By John Damien
04/17/07
InformationClearingHouse
The surge of stupidity in Baghdad continues with predictable results. Lots of casualties, a displacement of violence to the outskirts of the capital, no improvement in the security situation. If anything, the situation has deteriorated even more quickly in the last month than before. The signal event was last week's Green Zone bombing.
If there was any lingering doubt, that bombing clarified the situation; the US controls nothing in Iraq.
The surge isn't going to work because it was wrong to begin with. The first rule for an occupier fighting an insurgency is that you can't win by killing insurgents. Killing insurgents is easy and makes it feel like you are doing something, but its a trap.
Since the occupiers can't tell the difference between the insurgents and their neighbors, there is a lot of collateral damage. That collateral damage breeds opposition, polarization and more insurgents. That's why the first rule for resiting an occupation is to provoke the occupier.
The ignorance of American soldiers, especially their total lack of ability to communicate in Arabic, makes this task easier.
The way to defeat insurgents is not by killing them but by starving them. They cannot exist without arms, resources, community support and safe hiding places. Starve them of these and they wither.
Of course addressing these types of factors tends to build a more efficient and relevant central government. Most people will choose a competent government they don't like over the chaos of a guerilla war no matter how much they agree with the guerillas.
But occupiers rarely want to build a competent local government. They want puppets who take orders. The evident illegitimacy of such regimes helps fuel the resentment of the otherwise non-ideological population.
In Iraq, the illegitimacy of the central government is magnified by the obvious fact that various Shia political parties and their militias have taken over whole ministries. For a Sunni in Anbar Province to view the central government as anything but a mortal danger would be irrational.
The central government is run by people on the other side of the civil war.

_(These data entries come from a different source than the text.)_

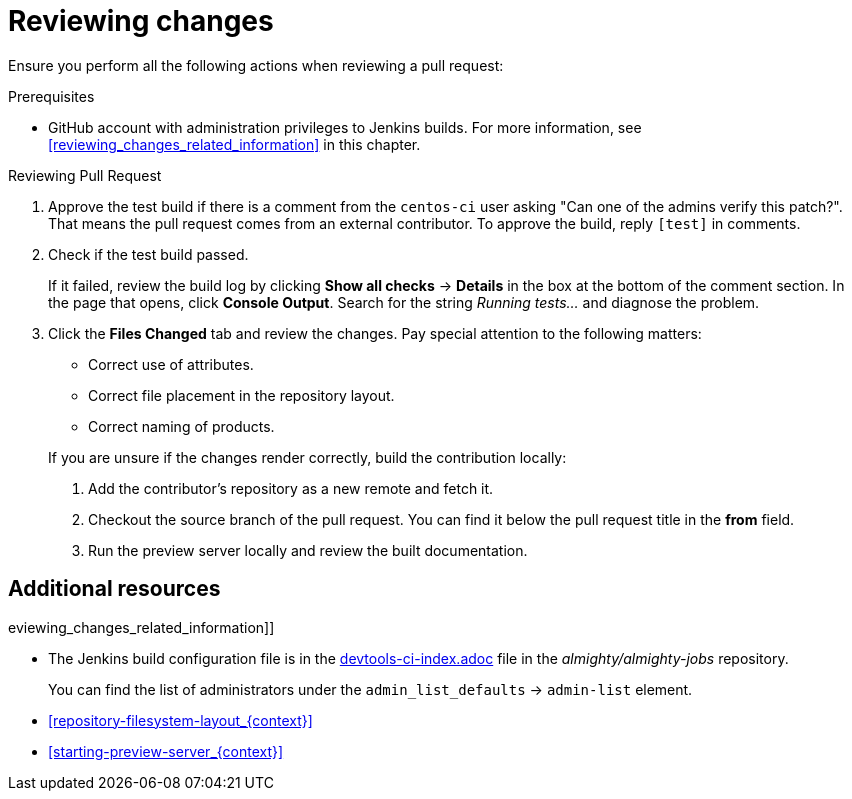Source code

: 
[id='reviewing-changes_{context}']
= Reviewing changes

Ensure you perform all the following actions when reviewing a pull request:

.Prerequisites

* GitHub account with administration privileges to Jenkins builds. For more information, see xref:reviewing_changes_related_information[] in this chapter.

.Procedure

.Reviewing Pull Request
. Approve the test build if there is a comment from the `centos-ci` user asking "Can one of the admins verify this patch?". That means the pull request comes from an external contributor. To approve the build, reply `[test]` in comments.
. Check if the test build passed.
+
If it failed, review the build log by clicking *Show all checks* -> *Details* in the box at the bottom of the comment section. In the page that opens, click *Console Output*. Search for the string _Running tests..._ and diagnose the problem.
. Click the *Files Changed* tab and review the changes. Pay special attention to the following matters:
+
--
// TODO link to the Requirements part once written
** Correct use of attributes.
** Correct file placement in the repository layout.
** Correct naming of products.

If you are unsure if the changes render correctly, build the contribution locally:

. Add the contributor's repository as a new remote and fetch it.
. Checkout the source branch of the pull request. You can find it below the pull request title in the *from* field.
. Run the preview server locally and review the built documentation.
--

.eviewing_changes_related_information]]
== Additional resources

* The Jenkins build configuration file is in the link:https://github.com/almighty/almighty-jobs/blob/master/devtools-ci-index.yaml#L11[devtools-ci-index.adoc] file in the _almighty/almighty-jobs_ repository.
+
You can find the list of administrators under the `admin_list_defaults` -> `admin-list` element.
* xref:repository-filesystem-layout_{context}[]
* xref:starting-preview-server_{context}[]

They use the cover of government and the support of the US to kill Sunnis. The government can't control the militias because the government is the militias.
This crystal clear central fact is the one thing the US military, political and media have collectively, almost pathologically, denied. Its not just George Bush who lives in a bubble. The rest of America does too.
Opposition to the war in America is based on its obvious failure. “Nice try, but it didn't work. Let's get out.” But it wasn't a nice try. It could never have worked.
The war didn't fail because of George Bush's incompetence. It failed because it was criminal and stupid to begin with.
It failed because the US did not learn anything from its defeat in Vietnam. Or its defeat in Lebanon. Or its defeat in Somalia.
In each case, the US was defeated by smarter, more capable and more motivated enemies who attacked the lumbering giant in political weak spots.
And so, the surge will fail. The surge is part of the problem, not part of the solution. There is no way to “win” militarily. This is a political struggle and it will have a political solution. Militarizing the struggle only makes things worse.
As long as the US resists this truth, the Iraq catastrophe will continue. As long as this otherwise great country continues to make the same, sad mistakes, innocent people will continue to die and Americans will wonder why they are hated.